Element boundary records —
■ ■ ■ ■ ■

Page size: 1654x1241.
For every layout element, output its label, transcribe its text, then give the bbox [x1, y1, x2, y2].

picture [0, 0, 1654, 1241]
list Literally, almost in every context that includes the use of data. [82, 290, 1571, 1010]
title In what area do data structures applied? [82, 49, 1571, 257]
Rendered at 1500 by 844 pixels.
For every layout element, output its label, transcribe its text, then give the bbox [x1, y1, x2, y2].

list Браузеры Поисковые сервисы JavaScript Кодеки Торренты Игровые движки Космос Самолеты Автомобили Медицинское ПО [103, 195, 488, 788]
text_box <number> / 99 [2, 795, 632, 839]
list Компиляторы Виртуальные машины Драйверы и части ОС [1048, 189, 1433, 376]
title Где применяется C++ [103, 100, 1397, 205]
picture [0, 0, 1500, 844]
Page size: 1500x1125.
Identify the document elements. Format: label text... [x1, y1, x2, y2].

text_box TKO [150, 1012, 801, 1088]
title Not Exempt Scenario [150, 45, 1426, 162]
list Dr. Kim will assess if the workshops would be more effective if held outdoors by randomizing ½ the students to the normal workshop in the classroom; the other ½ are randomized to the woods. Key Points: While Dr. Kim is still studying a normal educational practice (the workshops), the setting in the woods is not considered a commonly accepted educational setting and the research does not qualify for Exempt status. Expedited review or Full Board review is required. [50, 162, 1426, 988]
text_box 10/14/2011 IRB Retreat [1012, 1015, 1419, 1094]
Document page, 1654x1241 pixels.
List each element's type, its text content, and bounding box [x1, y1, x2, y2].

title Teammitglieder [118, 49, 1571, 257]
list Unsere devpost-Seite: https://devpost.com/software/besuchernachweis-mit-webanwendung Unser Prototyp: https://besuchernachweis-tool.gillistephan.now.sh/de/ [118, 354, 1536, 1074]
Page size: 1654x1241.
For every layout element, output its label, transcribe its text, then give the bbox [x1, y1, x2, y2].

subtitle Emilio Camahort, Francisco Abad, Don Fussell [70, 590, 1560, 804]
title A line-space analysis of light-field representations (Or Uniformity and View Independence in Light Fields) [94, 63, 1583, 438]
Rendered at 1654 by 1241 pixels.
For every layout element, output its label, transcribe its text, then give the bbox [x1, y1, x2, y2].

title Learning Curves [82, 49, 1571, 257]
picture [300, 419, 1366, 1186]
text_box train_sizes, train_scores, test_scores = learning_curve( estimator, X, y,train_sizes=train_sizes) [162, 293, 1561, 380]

■ ■ ■ ■ ■

WHAT THE TASK ASKS — Return the stretch of the items from the line containing "Rendered at 1654 by 1241 pixels." through the end of the items, reproducing each line exactly.

FULL SOLUTION —
Rendered at 1654 by 1241 pixels.
For every layout element, output its label, transcribe its text, then give the bbox [x1, y1, x2, y2].

title Learning Curves [82, 49, 1571, 257]
picture [300, 419, 1366, 1186]
text_box train_sizes, train_scores, test_scores = learning_curve( estimator, X, y,train_sizes=train_sizes) [162, 293, 1561, 380]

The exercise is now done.